REQUIRED ACTION – Write out exactly the lines below that run from the one containing "karşılaşma, sezonun ilk Trabzon derbisi" through the one containing "Sáng 12/5, Đại hội đại biểu", both included, with no other lines.

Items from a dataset
::::

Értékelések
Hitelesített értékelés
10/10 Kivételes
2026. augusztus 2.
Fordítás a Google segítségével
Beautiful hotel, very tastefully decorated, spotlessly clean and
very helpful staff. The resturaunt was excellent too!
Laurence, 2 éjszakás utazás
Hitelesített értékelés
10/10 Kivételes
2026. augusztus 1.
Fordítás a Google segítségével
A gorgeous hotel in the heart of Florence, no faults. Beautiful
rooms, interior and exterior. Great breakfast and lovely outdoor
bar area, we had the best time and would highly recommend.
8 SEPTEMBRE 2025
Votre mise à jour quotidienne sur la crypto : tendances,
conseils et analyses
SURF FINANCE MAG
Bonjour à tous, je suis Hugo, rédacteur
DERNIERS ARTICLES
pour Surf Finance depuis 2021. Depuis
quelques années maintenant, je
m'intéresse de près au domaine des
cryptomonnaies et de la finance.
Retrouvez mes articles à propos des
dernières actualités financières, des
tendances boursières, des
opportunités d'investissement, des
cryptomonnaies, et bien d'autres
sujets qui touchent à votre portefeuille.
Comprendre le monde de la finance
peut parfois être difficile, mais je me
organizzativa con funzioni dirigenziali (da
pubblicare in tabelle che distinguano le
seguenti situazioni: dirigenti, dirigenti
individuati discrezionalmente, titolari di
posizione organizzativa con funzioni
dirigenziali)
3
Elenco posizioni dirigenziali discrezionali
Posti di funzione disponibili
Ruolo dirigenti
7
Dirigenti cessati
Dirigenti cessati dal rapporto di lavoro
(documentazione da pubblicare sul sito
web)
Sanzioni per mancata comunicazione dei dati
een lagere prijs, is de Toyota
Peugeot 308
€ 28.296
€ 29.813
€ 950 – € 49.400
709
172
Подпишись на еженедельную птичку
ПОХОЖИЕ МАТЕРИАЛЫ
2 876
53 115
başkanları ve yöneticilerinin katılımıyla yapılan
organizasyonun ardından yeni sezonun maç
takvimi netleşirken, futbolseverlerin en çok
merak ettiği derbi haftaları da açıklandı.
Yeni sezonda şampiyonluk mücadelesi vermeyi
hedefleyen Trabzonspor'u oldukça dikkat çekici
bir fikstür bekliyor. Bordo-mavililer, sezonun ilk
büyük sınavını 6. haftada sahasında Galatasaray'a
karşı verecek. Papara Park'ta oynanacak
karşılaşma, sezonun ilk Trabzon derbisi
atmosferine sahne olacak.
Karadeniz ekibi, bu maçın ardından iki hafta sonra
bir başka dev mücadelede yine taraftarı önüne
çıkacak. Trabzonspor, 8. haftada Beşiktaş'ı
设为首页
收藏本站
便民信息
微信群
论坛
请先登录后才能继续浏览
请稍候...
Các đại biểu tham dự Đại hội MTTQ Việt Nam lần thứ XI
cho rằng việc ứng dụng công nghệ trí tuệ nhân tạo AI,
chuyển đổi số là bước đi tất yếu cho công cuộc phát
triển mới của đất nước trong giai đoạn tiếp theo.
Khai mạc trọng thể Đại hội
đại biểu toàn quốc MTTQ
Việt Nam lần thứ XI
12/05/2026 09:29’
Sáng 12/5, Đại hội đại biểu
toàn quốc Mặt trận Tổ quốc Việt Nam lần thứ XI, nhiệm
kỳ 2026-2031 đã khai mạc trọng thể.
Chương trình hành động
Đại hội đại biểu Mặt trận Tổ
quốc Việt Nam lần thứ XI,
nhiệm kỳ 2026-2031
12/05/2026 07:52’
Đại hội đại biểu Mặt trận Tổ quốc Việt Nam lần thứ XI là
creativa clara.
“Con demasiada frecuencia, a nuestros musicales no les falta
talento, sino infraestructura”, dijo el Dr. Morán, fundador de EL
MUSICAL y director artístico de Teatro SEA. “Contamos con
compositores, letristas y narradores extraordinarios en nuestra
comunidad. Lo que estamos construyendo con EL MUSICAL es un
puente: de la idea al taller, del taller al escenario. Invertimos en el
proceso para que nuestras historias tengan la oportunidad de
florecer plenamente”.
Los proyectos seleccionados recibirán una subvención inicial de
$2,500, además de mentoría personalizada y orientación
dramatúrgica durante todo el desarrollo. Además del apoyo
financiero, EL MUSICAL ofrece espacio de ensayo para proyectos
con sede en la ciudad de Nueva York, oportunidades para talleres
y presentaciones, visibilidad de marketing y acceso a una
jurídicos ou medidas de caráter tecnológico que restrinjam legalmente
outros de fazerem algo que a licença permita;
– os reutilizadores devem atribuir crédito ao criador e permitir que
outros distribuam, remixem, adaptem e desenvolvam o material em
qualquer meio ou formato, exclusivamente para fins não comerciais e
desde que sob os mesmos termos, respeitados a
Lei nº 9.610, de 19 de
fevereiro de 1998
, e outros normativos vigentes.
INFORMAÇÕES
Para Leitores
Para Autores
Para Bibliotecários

::::

EXERCISE OUTPUT –
karşılaşma, sezonun ilk Trabzon derbisi
atmosferine sahne olacak.
Karadeniz ekibi, bu maçın ardından iki hafta sonra
bir başka dev mücadelede yine taraftarı önüne
çıkacak. Trabzonspor, 8. haftada Beşiktaş'ı
设为首页
收藏本站
便民信息
微信群
论坛
请先登录后才能继续浏览
请稍候...
Các đại biểu tham dự Đại hội MTTQ Việt Nam lần thứ XI
cho rằng việc ứng dụng công nghệ trí tuệ nhân tạo AI,
chuyển đổi số là bước đi tất yếu cho công cuộc phát
triển mới của đất nước trong giai đoạn tiếp theo.
Khai mạc trọng thể Đại hội
đại biểu toàn quốc MTTQ
Việt Nam lần thứ XI
12/05/2026 09:29’
Sáng 12/5, Đại hội đại biểu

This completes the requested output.